116. The method according to claim 114, wherein said decrease in retroviral cDNA
circularization is detected by a decrease in the level of activity of the polypeptide expressed from said marker gene in the presence of said test compound relative to the level of activity of the polypeptide expressed from said marker gene in the absence of said test compound.

117. The method according to claim 114, wherein said marker gene encodes green fluorescent protein (GFP), red fluorescent protein (DsRed), alkaline phosphatase (AP), .beta.-lactamase, chloramphenicol acetyltransferase (CAT), adenosine deaminase (ADA), aminoglycoside phosphotransferase (neor, G418r) dihydrofolate reductase (DHFR), hygromycin-B-phosphotransferase (HPH), thymidine kinase (TK), lacZ (encoding .beta.-galactosidase), luciferase (luc), or xanthine guanine phosphoribosyltransferase (XGPRT).

118. The method according to claim 114, wherein said promoter is an adenovirus promoter, an SV40 promoter, a parvovirus promoter, a vaccinia virus promoter, a cytomegalovirus promoter, an MSH2 promoter, or a mammalian genomic DNA promoter.

119. The method according to claim 114, wherein said promoter is a 3-phosphoglycerate kinase gene promoter, an alcohol dehydrogenase-2 promoter, or a metallothionine promoter.

120. The method according to claim 113, wherein said cell type is mammalian or yeast.

121. A compound that increases retroviral cDNA integration into a host cell genome identified according to the method of claim 113.

122. A pharmaceutical composition for the increasing the efficiency of gene delivery in a gene therapy comprising a therapeutically effective amount of at least one compound identified according to the method of claim 113, or a pharmaceutically acceptable salt thereof, and a pharmaceutically acceptable excipient.

123. A method of increasing retroviral cDNA integration into a host cell genome by administering a compound identified according to the method of claim 113 to said cell.

124. A method of improving the efficiency of gene delivery of a gene therapy of a patient comprising administering at least one compound identified according to the method of claim 113 to said patient.

125. The method according to claim 124, wherein said patient is a mammal.

126. The method according to claim 125, wherein said mammal is avian, feline, bovine, ovine, porcine, equine, rodent, simian, or human.

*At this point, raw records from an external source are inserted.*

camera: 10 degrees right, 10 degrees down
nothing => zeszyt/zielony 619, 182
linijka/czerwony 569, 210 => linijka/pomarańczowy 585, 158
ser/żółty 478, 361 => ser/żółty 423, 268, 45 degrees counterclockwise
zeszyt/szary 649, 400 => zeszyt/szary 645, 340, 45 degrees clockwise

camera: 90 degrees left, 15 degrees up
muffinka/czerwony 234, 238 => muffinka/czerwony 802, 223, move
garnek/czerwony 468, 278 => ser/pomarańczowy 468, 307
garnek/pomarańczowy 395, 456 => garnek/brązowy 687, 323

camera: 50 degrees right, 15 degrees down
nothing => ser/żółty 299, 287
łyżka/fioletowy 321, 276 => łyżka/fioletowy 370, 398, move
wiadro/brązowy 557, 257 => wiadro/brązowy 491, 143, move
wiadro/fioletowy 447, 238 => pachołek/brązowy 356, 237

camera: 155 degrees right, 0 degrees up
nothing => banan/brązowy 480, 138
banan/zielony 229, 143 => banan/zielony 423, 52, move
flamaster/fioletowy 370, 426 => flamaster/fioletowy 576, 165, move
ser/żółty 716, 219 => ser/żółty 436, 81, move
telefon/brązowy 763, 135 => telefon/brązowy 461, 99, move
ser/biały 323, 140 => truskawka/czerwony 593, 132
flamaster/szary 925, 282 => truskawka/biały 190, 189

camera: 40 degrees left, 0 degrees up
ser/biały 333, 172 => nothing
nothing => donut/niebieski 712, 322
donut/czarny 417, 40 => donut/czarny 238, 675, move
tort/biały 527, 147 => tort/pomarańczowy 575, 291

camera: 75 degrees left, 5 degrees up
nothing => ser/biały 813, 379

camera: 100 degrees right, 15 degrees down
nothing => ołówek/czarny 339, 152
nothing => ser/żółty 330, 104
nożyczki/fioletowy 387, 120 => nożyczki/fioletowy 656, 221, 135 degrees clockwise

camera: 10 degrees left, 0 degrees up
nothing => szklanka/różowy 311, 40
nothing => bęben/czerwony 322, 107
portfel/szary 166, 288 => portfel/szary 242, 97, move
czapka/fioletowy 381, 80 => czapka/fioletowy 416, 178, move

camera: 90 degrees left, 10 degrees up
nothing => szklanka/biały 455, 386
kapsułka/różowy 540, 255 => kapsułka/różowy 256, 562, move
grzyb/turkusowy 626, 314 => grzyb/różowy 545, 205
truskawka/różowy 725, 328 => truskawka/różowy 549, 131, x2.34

127. The method according to claim 126, wherein said mammal is a human.

128. Use of a compound identified according to the method of claim 113 in the manufacture of a pharmaceutical composition for improving the efficiency of gene delivery in a gene therapy.

129. A kit for identifying a compound that increases retroviral cDNA
integration into a host genome comprising a retrovirus or retroviral vector having a marker gene that is expressed upon retroviral cDNA circularization.

130. The kit according to claim 129, further comprising at least one conventional kit component.

131. A method of screening for a compound which inhibits a DNA repair pathway of a cell, comprising:
a) contacting at least one component of a DNA repair pathway with a non-circularized retroviral cDNA in the presence of a test compound; and b) determining the amount of retroviral cDNA circularization.

132. A method of identifying a compound that increases retroviral cDNA
integration into a host genome comprising:
a) contacting a cell or cell extract with a non-circularized retroviral cDNA
in the presence of a test compound; and b) determining the amount of retroviral cDNA circularization.